Позже отец Александр вспоминал: «Карелин отвел меня в отдельную комнатку и сразу стал рассказывать, как он сидел в одиночке, как там, тоскуя, начертил на стене шестиконечную звезду и стал над ней размышлять. И у него возникли системы мироздания, системы искупления. Я на него смотрел с такой скорбью – как смотрят на умалишенных. Он быстро все смекнул и больше мне этой «крутистики» не излагал. Но Глеб был им прельщен, и в Москве прокатилась волна восторгов вокруг Феликса. Он устраивал публичные толкования Апокалипсиса и книги Даниила. Все пребывали от него в полном упоении, а через месяц почему-то выгоняли из дома. Так произошло и с Анатолием Васильевичем Ведерниковым, и со многими другими. Он сначала производил исключительно хорошее впечатление, а потом – столь же исключительно отвратительное»9.
Бродильный процесс в советском обществе набирал силу с начала 60-х годов. Процесс над Андреем Синявским и Юлием Даниэлем стал первым громким политическим процессом начинавшейся брежневской эпохи. Писатели несколько лет тайно публиковали за границей свои рассказы и повести. Их псевдонимы Абрам Терц и Николай Аржак были раскрыты органами госбезопасности. Обоих писателей-«подполыциков» арестовали в сентябре 1965 года и предъявили обвинение в «антисоветской агитации и пропаганде» (статья 70 Уголовного кодекса РСФСР). В печати развернулась «разоблачительная» кампания. Но она вызвала совсем не те результаты, на которые рассчитывала власть. Не только за рубежом, но и в СССР начались общественные выступления в защиту арестованных писателей. Дело Синявского и Даниэля (как и за два года до этого дело Иосифа Бродского) вызвало резонанс не только в литературных кругах. В официальные советские инстанции были направлены десятки индивидуальных и коллективных обращений против преследований по политическим мотивам. Необычным стал «митинг гласности», состоявшийся 5 декабря 1965 года в центре столицы – на Пушкинской площади. Одним из лозунгов стало требование соблюдать процессуальные нормы: предстоящий процесс над Синявским и Даниэлем не должен быть тайной и безгласной расправой.
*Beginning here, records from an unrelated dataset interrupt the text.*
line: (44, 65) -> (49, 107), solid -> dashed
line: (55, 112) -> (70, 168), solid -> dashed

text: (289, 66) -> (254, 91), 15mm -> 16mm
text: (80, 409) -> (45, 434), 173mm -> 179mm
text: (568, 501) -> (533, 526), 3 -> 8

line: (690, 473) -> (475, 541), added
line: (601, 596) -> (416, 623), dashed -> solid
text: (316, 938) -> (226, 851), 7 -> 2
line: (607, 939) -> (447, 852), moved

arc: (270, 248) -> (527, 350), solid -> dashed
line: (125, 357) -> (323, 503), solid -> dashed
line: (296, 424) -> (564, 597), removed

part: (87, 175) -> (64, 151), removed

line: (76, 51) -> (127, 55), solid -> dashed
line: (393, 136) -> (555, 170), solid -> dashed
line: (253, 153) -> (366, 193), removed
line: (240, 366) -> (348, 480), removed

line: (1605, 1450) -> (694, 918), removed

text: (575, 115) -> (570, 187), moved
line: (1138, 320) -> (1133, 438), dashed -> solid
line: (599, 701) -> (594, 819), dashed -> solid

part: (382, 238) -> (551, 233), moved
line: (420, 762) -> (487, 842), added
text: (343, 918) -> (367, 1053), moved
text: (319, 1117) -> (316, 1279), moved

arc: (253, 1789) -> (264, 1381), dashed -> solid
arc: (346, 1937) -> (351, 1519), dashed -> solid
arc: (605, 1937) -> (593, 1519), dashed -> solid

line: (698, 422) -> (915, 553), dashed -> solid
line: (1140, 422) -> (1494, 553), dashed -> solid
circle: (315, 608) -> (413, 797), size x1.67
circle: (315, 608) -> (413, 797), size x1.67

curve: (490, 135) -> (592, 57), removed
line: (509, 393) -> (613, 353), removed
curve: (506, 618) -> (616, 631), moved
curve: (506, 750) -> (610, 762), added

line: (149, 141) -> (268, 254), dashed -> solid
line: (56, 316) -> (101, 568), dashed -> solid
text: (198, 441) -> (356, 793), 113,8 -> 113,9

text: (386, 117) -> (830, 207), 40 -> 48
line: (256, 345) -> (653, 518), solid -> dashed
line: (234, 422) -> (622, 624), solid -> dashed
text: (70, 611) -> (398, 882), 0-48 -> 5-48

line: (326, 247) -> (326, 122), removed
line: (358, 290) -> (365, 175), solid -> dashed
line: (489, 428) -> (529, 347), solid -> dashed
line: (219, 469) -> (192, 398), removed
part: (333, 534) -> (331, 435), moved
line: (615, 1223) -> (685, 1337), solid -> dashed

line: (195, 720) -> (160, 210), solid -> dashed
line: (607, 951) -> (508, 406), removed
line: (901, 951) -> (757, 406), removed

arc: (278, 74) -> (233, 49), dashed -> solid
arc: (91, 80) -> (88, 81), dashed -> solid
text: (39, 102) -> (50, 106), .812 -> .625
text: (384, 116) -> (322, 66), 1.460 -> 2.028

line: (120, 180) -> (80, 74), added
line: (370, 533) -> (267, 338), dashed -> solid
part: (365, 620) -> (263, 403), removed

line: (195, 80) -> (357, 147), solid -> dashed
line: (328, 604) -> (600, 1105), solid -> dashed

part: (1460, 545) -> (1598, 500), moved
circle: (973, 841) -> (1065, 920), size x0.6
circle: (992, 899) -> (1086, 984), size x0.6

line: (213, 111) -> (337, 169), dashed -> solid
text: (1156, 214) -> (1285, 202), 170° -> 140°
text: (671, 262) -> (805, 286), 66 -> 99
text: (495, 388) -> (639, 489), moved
Процесс над Андреем Синявским и Юлием Даниэлем
В феврале 1966 Верховный суд РСФСР приговорил Андрея Синявского к семи годам лишения свободы, Юлия Даниэля – к пяти. Огромное значение, как отметил писатель Варлам Шаламов в «Письме к старому другу», имело мужественное поведение подсудимых на процессе. Писатель, проведший в сталинских тюрьмах и лагерях более двадцати лет, писал: «…Процесс Синявского – первый открытый политический процесс при советской власти, когда обвиняемые от начала до конца – от предварительного следствия до последнего слова подсудимых – не признавали себя виновными и приняли приговор как настоящие люди. Обвиняемым по сорок лет – оптимальный вариант возраста подсудимого на политическом процессе. Первый процесс за четыре с лишним десятилетия. Не мудрено, что к нему приковано внимание всего мира. Со времени дела правых эсеров – легендарных уже героев революционной России – это первый политический (такой) процесс.